Methods This is a retrospective multicenter cohort study including five tertiary-care academic children’s hospitals. All pediatric patients younger than 19 years admitted to the general ward from January 2019 to December 2019 were included. Using patient electronic medical records, we evaluated the clinical performance of the pDEWS for identifying deterioration events defined as in-hospital cardiac arrest (IHCA) and unexpected general ward-to-pediatric intensive care unit transfer (UIT) within 24 hours before event occurrence. We also compared pDEWS performance to those of the modified pediatric early-warning score (PEWS) and prediction models using logistic regression (LR) and random forest (RF).

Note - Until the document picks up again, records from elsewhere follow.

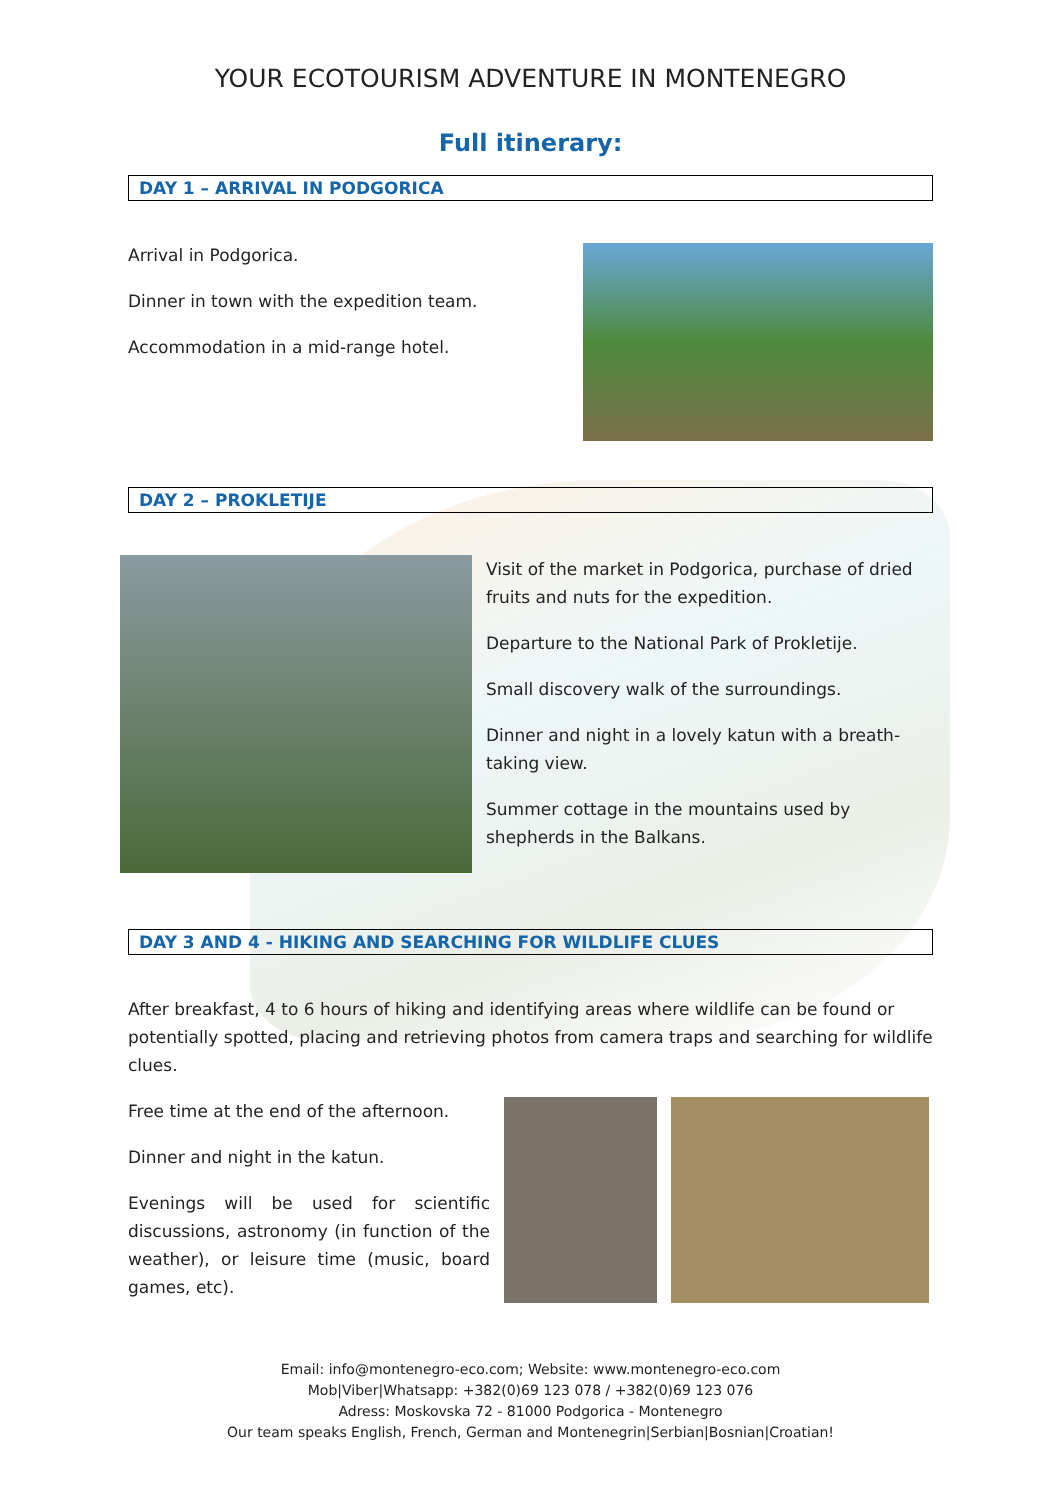YOUR ECOTOURISM ADVENTURE IN MONTENEGRO
Full itinerary:
DAY 1 – ARRIVAL IN PODGORICA
Arrival in Podgorica.
Dinner in town with the expedition team.
Accommodation in a mid-range hotel.
DAY 2 – PROKLETIJE
Visit of the market in Podgorica, purchase of dried fruits and nuts for the expedition.
Departure to the National Park of Prokletije.
Small discovery walk of the surroundings.
Dinner and night in a lovely katun with a breath-taking view.
Summer cottage in the mountains used by shepherds in the Balkans.
DAY 3 AND 4 - HIKING AND SEARCHING FOR WILDLIFE CLUES
After breakfast, 4 to 6 hours of hiking and identifying areas where wildlife can be found or potentially spotted, placing and retrieving photos from camera traps and searching for wildlife clues.
Free time at the end of the afternoon.
Dinner and night in the katun.
Evenings will be used for scientific discussions, astronomy (in function of the weather), or leisure time (music, board games, etc).
Email: info@montenegro-eco.com; Website: www.montenegro-eco.com
Mob|Viber|Whatsapp: +382(0)69 123 078 / +382(0)69 123 076
Adress: Moskovska 72 - 81000 Podgorica - Montenegro
Our team speaks English, French, German and Montenegrin|Serbian|Bosnian|Croatian!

Results The study population consisted of 28,758 patients with 34 cases of IHCA and 291 cases of UIT. pDEWS showed better performance for predicting deterioration events with a larger area under the receiver operating characteristic curve, fewer false alarms, a lower mean alarm count per day, and a smaller number of cases needed to examine than the modified PEWS, LR, or RF models regardless of site, event occurrence time, age group, or sex.
Conclusions The pDEWS outperformed modified PEWS, LR, and RF models for early and accurate prediction of deterioration events regardless of clinical situation. This study demonstrated the potential of pDEWS as an efficient screening tool for efferent operation of rapid response teams.